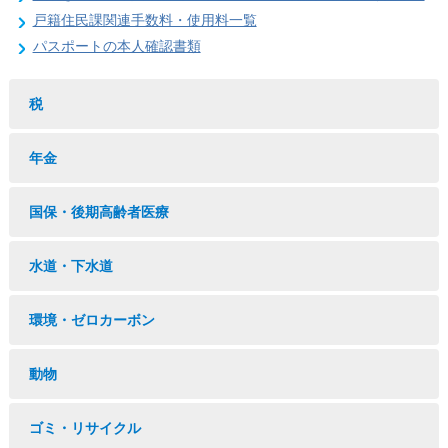
戸籍住民課関連手数料・使用料一覧
パスポートの本人確認書類
税
年金
国保・後期高齢者医療
水道・下水道
環境・ゼロカーボン
動物
ゴミ・リサイクル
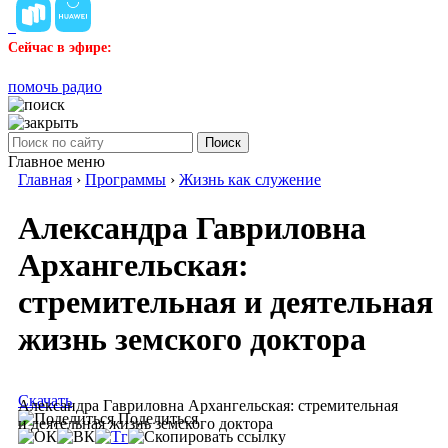
Сейчас в эфире:
помочь радио
Поиск
Главное меню
Главная
›
Программы
›
Жизнь как служение
Александра Гавриловна
Архангельская:
стремительная и деятельная
жизнь земского доктора
Скачать
Александра Гавриловна Архангельская: стремительная
Поделиться
и деятельная жизнь земского доктора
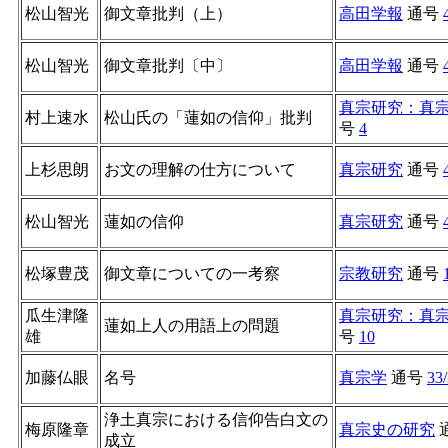
松山智光
御文章批判（上）
高田学報
通号
松山智光
御文章批判〔中〕
高田学報
通号
真宗研究：真
村上速水
松山氏の「蓮如の信仰」批判
号
4
上杉思朗
お文の理解の仕方について
真宗研究
通号
松山智光
蓮如の信仰
真宗研究
通号
松塚豊茂
御文章についての一考察
宗教研究
通号
瓜生津隆
真宗研究：真
蓮如上人の用語上の問題
雄
号
10
加藤仏眼
名号
真宗学
通号
33
浄土真宗における信仰告白文の
梅原隆章
真宗史の研究
成立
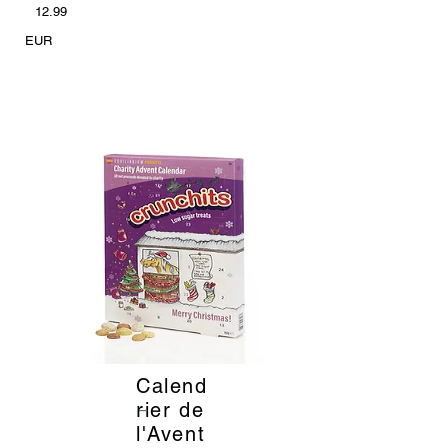
12.99
EUR
Calend
_
rier de
l'Avent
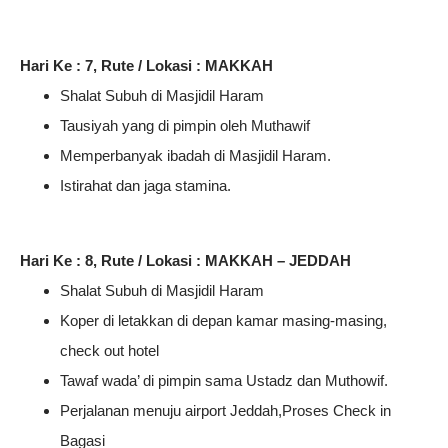
Hari Ke : 7, Rute / Lokasi : MAKKAH
Shalat Subuh di Masjidil Haram
Tausiyah yang di pimpin oleh Muthawif
Memperbanyak ibadah di Masjidil Haram.
Istirahat dan jaga stamina.
Hari Ke : 8, Rute / Lokasi : MAKKAH – JEDDAH
Shalat Subuh di Masjidil Haram
Koper di letakkan di depan kamar masing-masing,
check out hotel
Tawaf wada’ di pimpin sama Ustadz dan Muthowif.
Perjalanan menuju airport Jeddah,Proses Check in
Bagasi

=== Problem requirements ===
Reproduce all of the entries above word for word, but leave out their pictures.

=== Result ===
戸籍住民課関連手数料・使用料一覧
パスポートの本人確認書類
税
年金
国保・後期高齢者医療
水道・下水道
環境・ゼロカーボン
動物
ゴミ・リサイクル
Сейчас в эфире:
помочь радио
Поиск
Главное меню
Главная
›
Программы
›
Жизнь как служение
Александра Гавриловна
Архангельская:
стремительная и деятельная
жизнь земского доктора
Скачать
Александра Гавриловна Архангельская: стремительная
Поделиться
и деятельная жизнь земского доктора
松山智光
御文章批判（上）
高田学報
通号
松山智光
御文章批判〔中〕
高田学報
通号
真宗研究：真
村上速水
松山氏の「蓮如の信仰」批判
号
4
上杉思朗
お文の理解の仕方について
真宗研究
通号
松山智光
蓮如の信仰
真宗研究
通号
松塚豊茂
御文章についての一考察
宗教研究
通号
瓜生津隆
真宗研究：真
蓮如上人の用語上の問題
雄
号
10
加藤仏眼
名号
真宗学
通号
33
浄土真宗における信仰告白文の
梅原隆章
真宗史の研究
成立
12.99
EUR
Calend
_
rier de
l'Avent
Hari Ke : 7, Rute / Lokasi : MAKKAH
Shalat Subuh di Masjidil Haram
Tausiyah yang di pimpin oleh Muthawif
Memperbanyak ibadah di Masjidil Haram.
Istirahat dan jaga stamina.
Hari Ke : 8, Rute / Lokasi : MAKKAH – JEDDAH
Shalat Subuh di Masjidil Haram
Koper di letakkan di depan kamar masing-masing,
check out hotel
Tawaf wada’ di pimpin sama Ustadz dan Muthowif.
Perjalanan menuju airport Jeddah,Proses Check in
Bagasi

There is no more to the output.